В Новый Бор поезда не шли, навигация закончилась. От унылого городка Печора в Новый Бор вел накатанный зимняк. От Сыктывкара до почти полярного круга была всего ночь пути. Поезд тащился среди вековых лесов, в заплеванном вагоне пахло пивом и потом, в отсеке у туалета звенела гитара.
– Геологи, – ухмыльнулся Исаак, – меня тоже с бородой принимают за геолога, – на институтских посиделках он быстро обучился играть на гитаре. Исаак подбирал мелодии на слух. В Малаховке ему намекали, что он может вести службу даже в хоральной синагоге.
– Из меня бы вышел хороший кантор, – хмыкнул юноша, – но на Горку с моей анкетой не пробиться, – он вспомнил ученого-геолога, заглянувшего на очередной институтский сабантуй.
– Он кандидат наук, – Исаак задумался, – и он тоже играет на гитаре и поет. И он еврей… – Александр Моисеевич, как звали гостя, звал Исаака переехать в Ленинград.
– Тебе надо учиться дальше, – сказал геолог, – у тебя отличные способности, ты можешь поступить в консерваторию, – юноша буркнул:
– Мне надо зарабатывать деньги, у нас большая семья, – геолог согласился:
– Надо.
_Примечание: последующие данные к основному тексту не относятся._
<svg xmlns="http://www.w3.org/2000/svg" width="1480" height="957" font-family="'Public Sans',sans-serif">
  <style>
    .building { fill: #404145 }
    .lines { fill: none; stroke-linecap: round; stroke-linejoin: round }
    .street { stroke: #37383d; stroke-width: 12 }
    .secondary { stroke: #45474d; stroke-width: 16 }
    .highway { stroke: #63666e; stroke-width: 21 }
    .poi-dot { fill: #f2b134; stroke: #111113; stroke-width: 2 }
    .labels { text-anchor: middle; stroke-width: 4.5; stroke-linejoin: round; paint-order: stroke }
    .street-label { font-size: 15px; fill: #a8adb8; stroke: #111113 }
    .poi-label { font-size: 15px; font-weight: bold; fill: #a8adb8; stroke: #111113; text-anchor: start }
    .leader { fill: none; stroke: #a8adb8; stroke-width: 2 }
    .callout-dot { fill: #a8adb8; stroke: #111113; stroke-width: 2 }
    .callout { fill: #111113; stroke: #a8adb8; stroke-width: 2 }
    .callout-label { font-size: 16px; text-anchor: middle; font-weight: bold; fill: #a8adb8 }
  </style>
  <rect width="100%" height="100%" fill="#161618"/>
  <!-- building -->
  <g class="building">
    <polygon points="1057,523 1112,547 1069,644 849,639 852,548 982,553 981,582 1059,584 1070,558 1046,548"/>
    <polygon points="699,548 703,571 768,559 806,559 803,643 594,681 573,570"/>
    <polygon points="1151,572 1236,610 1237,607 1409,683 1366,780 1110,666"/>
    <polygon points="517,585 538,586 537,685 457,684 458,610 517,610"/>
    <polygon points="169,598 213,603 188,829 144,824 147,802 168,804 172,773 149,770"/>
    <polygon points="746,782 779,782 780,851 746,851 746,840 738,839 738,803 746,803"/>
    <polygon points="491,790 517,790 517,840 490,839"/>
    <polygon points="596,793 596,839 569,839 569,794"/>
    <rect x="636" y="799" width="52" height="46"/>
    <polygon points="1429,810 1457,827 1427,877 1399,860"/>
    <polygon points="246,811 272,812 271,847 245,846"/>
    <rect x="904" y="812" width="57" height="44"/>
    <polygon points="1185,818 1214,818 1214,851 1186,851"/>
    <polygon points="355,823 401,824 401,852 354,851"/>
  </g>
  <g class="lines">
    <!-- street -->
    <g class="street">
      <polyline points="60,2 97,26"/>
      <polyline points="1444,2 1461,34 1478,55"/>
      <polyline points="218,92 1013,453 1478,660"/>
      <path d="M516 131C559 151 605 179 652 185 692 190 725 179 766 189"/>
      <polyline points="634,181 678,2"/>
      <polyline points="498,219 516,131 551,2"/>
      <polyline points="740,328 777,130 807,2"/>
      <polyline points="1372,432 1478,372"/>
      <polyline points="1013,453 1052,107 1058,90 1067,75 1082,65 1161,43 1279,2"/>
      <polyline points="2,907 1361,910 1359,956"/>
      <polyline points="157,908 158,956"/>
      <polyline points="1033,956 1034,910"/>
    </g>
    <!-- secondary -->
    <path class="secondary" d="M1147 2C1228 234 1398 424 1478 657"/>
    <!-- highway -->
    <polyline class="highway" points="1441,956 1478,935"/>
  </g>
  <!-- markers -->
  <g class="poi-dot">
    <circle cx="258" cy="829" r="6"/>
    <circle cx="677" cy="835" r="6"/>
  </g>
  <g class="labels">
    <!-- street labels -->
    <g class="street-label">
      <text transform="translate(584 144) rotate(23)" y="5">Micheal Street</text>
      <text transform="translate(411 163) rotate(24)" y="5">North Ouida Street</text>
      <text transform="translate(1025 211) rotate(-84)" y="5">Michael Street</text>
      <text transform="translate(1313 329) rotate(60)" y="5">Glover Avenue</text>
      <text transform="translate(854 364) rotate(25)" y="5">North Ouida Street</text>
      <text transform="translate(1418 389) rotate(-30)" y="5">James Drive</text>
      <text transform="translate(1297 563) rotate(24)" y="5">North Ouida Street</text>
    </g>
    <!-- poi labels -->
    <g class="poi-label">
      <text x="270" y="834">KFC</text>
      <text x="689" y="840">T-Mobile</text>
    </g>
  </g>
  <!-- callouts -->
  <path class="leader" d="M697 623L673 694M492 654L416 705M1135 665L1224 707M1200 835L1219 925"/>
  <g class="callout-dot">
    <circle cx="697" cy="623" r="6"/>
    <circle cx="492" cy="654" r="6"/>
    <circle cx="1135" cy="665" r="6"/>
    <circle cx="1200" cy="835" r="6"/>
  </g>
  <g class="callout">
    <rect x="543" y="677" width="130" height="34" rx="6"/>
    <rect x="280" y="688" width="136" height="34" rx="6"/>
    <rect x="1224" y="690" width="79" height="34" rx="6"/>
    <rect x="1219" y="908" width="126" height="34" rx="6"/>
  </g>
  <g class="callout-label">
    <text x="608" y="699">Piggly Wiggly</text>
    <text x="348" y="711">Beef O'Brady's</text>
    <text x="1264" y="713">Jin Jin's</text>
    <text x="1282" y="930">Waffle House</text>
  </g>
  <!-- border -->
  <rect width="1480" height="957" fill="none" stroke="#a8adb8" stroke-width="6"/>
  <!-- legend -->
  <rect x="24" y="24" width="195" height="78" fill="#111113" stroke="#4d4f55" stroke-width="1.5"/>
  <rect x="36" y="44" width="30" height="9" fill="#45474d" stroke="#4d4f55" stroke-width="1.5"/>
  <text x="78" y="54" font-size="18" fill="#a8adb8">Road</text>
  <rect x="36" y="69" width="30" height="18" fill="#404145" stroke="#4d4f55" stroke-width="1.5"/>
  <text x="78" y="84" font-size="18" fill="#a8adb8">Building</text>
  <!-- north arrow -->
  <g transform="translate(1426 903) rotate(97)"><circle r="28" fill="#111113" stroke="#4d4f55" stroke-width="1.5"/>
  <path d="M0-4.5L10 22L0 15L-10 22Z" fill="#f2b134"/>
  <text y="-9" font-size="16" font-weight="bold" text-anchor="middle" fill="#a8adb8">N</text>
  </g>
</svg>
Я занимаюсь океанографией, в нашей лаборатории платят больше, чем здесь. Мы участвуем в экспедициях по мировому океану… – Исаак не сомневался, что ОВИР не отпустит его ни в какие экспедиции.
– Не дальше поселка Новый Бор, – кисло подумал он, – у печорского вокзала мне вовремя подвернулся грузовик, – триста километров, отделяющих Печору от Нового Бора, они проделали за четыре часа.
– Тороплюсь к зазнобе, – подмигнул парень за рулем, – у нее день рождения, надо прибыть с подарком, – шофер посмотрел на часы, – если по дороге домой я не, – он прибавил крепкое словцо, – в канаву, то окажусь у нее на пороге в восемь вечера…
Исаак угостил парня домашним курником. Мать сама резала птицу, однако, оказываясь в Заречном, Исаак забирал у нее нож. Перед отъездом он снабдил мать пятком тушек.
– Мы все заморозим, – пообещала Фаина Яковлевна, – хорошо, что осень такая холодная, – из Печор они выехали, когда термометр на ветровом стекле грузовика показывал минус пять градусов.
– И приехали в минус пятнадцать, – Исаак взглянул на часы, – скорей бы они оборачивались, мне надо найти койку для ночлега, – водитель уверил его, что Новый Бор работает на колонию.
– В сталинские времена там было подсобное хозяйство Печорлага, – парень помрачнел, – где трудилась моя мать. Я пятидесятого года, – он пыхнул дымом, – я те времена не помню и отца своего не знаю. Мамаша покойница и сама его не знала… – газанув на обледенелой дороге, он угрюмо замолчал.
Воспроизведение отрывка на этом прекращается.